Task directions>
What you return must match every record word for word.
Data for processing Block Start
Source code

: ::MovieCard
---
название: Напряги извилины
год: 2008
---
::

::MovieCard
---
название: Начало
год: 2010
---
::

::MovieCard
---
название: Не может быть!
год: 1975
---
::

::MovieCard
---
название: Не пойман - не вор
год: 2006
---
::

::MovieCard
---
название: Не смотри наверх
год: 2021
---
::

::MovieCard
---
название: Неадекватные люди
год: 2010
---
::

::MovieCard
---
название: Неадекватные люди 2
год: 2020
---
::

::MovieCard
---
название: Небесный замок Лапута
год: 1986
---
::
Data for processing Block End
Solution for this problem>
Source code

: ::MovieCard
---
название: Напряги извилины
год: 2008
---
::

::MovieCard
---
название: Начало
год: 2010
---
::

::MovieCard
---
название: Не может быть!
год: 1975
---
::

::MovieCard
---
название: Не пойман - не вор
год: 2006
---
::

::MovieCard
---
название: Не смотри наверх
год: 2021
---
::

::MovieCard
---
название: Неадекватные люди
год: 2010
---
::

::MovieCard
---
название: Неадекватные люди 2
год: 2020
---
::

::MovieCard
---
название: Небесный замок Лапута
год: 1986
---
::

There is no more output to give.